University Of Connecticut, Storrs CT

Investigators

Abstract

Problems are posed in three areas of application of linear algebra in which the theories and methods of nonnegative matrices and of generalized inverses of matrices play very significant roles. The areas are (i) population models in mathematical biology, (ii) the algebraic measurement of the connectivity of graphs, and (iii) finite homogeneous Markov chains in probability and statistics. In all these areas nonnegative matrices and/or their associated M--matrices are used to represent the basic model according to weights or probabilities connecting between states or vertices. The sensitivities and elasticities of the eigenvalues and eigenvectors, as well as other properties, of such matrices are used to analyze and understand the behavior of the models and their response to changes in the input data. Generalized inverses are needed because they enter into expressions for the derivatives, when they exist, of the eigenvalues and eigenvectors of matrices as functions of the entries and thus generalized inverses help in measuring the effects of various types of perturbation on the models. Many physical phenomena can be modeled by mathematics, and mathematics is a primary tool for understanding and predicting the behavior of the phenomena. Take the simple-looking problem of a population, be it of humans or of animals or of germs, that is divided according to age.
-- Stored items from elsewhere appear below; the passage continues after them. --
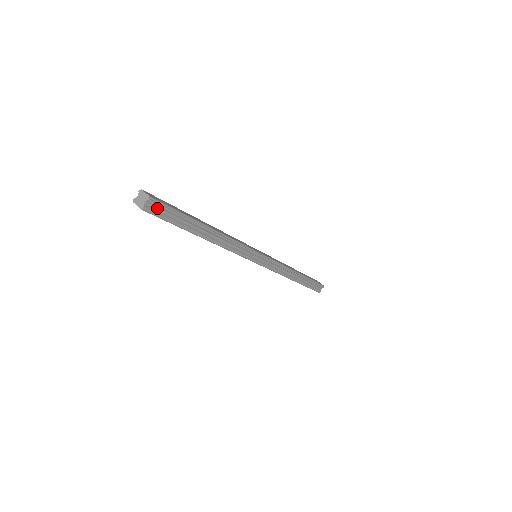
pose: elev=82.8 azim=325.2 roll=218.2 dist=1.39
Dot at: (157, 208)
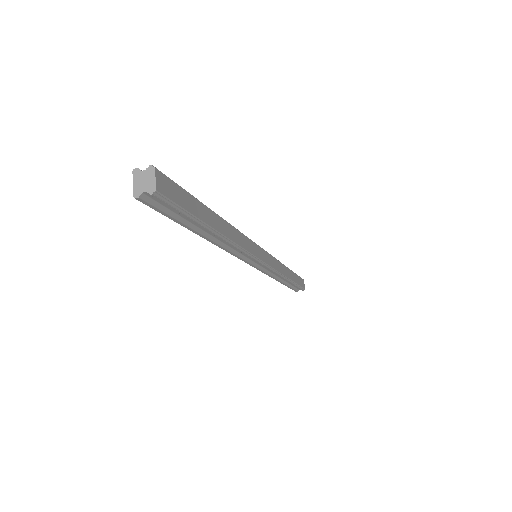
Dot at: (160, 201)
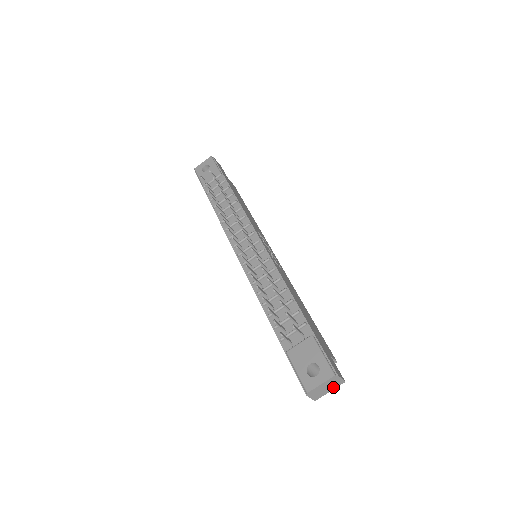
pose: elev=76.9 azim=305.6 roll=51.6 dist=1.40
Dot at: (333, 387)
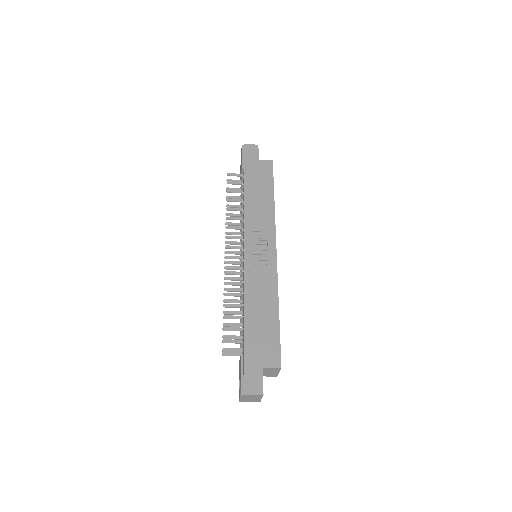
Dot at: (258, 397)
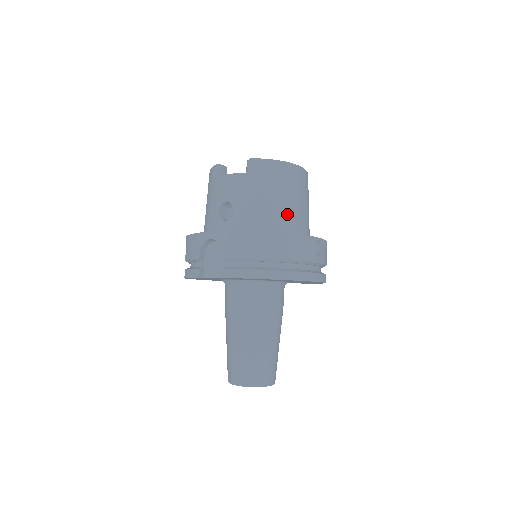
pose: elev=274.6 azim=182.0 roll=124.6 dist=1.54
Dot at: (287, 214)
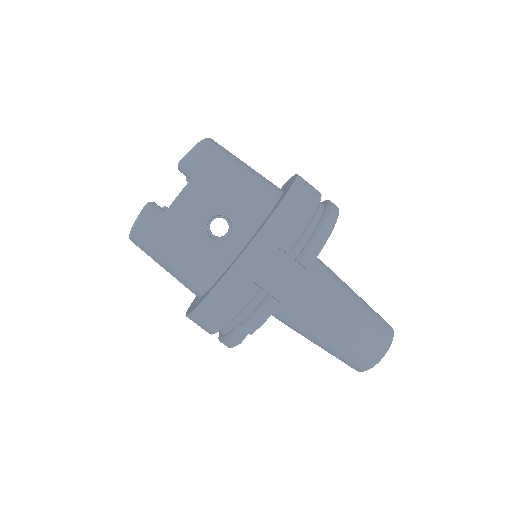
Dot at: (260, 178)
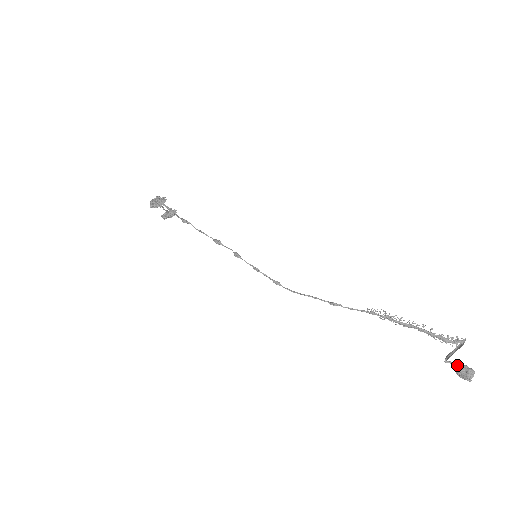
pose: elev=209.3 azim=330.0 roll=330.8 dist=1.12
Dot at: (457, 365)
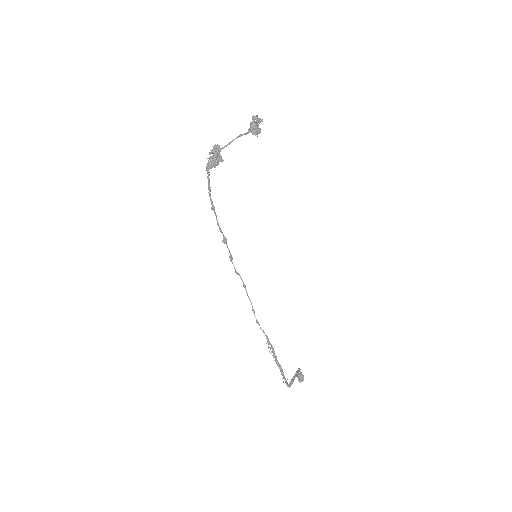
Dot at: (300, 374)
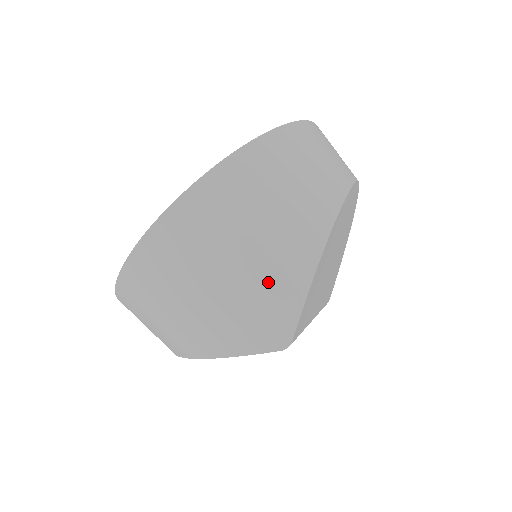
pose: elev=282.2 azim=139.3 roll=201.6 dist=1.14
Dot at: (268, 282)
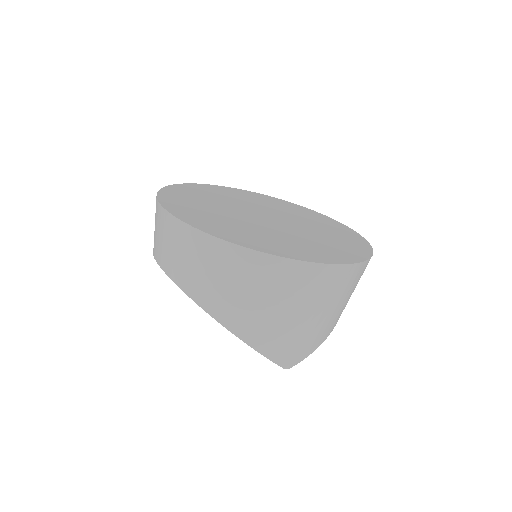
Dot at: (317, 335)
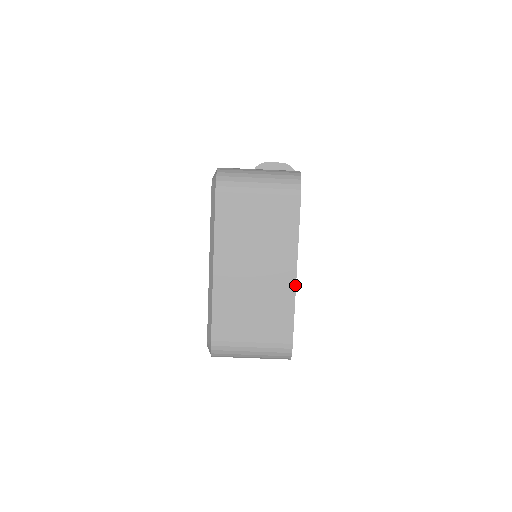
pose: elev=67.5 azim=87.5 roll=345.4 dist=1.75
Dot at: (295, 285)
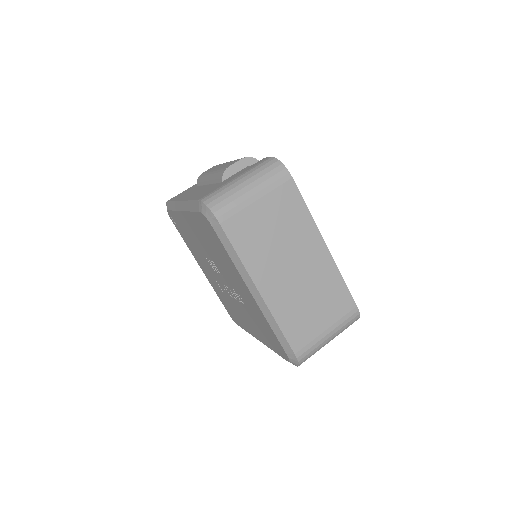
Dot at: (331, 257)
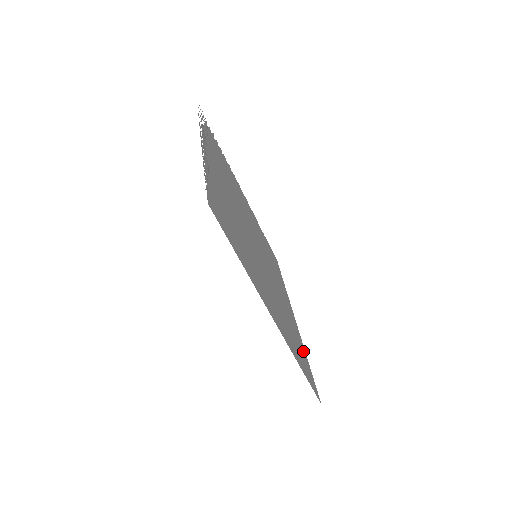
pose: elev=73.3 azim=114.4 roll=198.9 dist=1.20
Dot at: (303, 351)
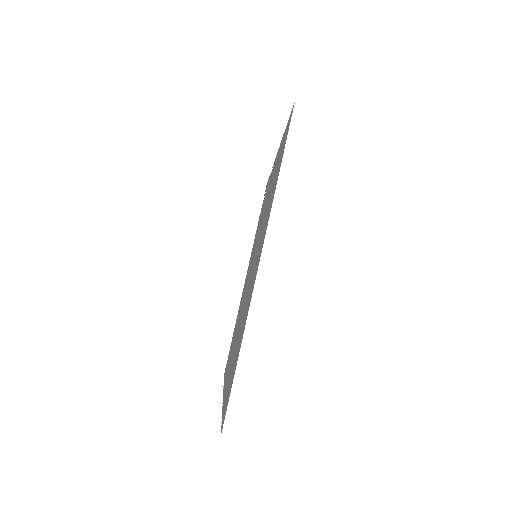
Dot at: occluded
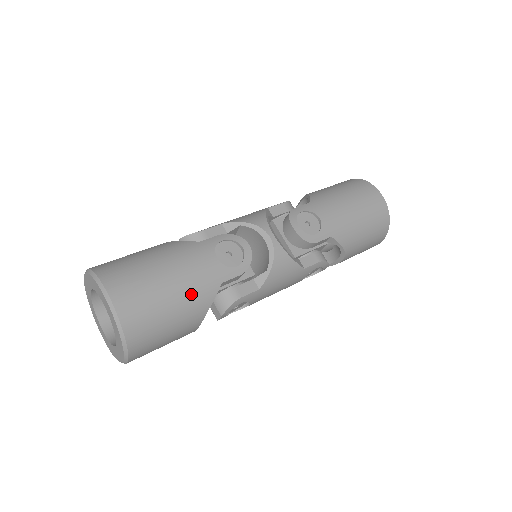
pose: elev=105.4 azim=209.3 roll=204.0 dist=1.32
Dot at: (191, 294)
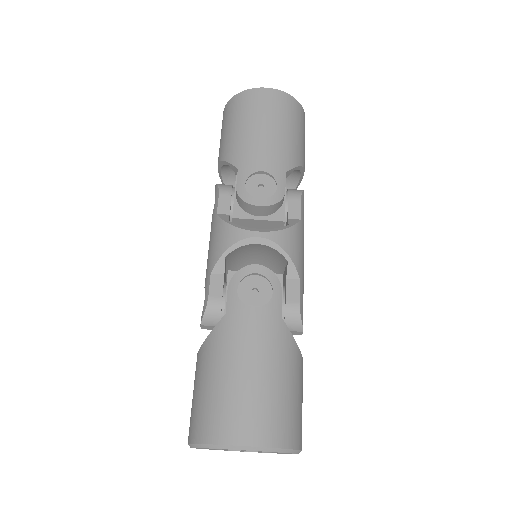
Dot at: (278, 357)
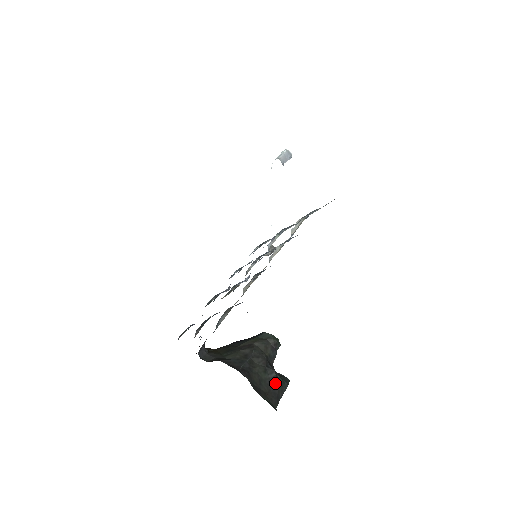
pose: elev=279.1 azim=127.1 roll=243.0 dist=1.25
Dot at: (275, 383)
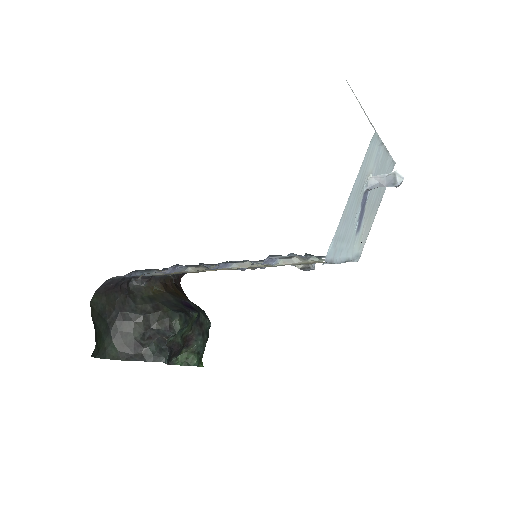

At each age the females may have a different birth rate and at each age members of the population may have a different probability of survival to the next age group. If one knows the initial distribution of the population into the different age groups, then can one predict the short and long term evolution trends of the population?! Could it be that the population can reach in time a situation that is called an equilibrium? This is a situation in which the sizes of each age group may continue to change, but the relative size of each age group to the other age groups does not change. There are many problems of this sort which the fields of mathematics called Linear Algebra and Matrix Theory can help model and solve. In this project matrix methods are applied to investigate the behavior of three models, one from population growth, one from a networking problem, and one from physical systems that is governed by probability rather than by surety.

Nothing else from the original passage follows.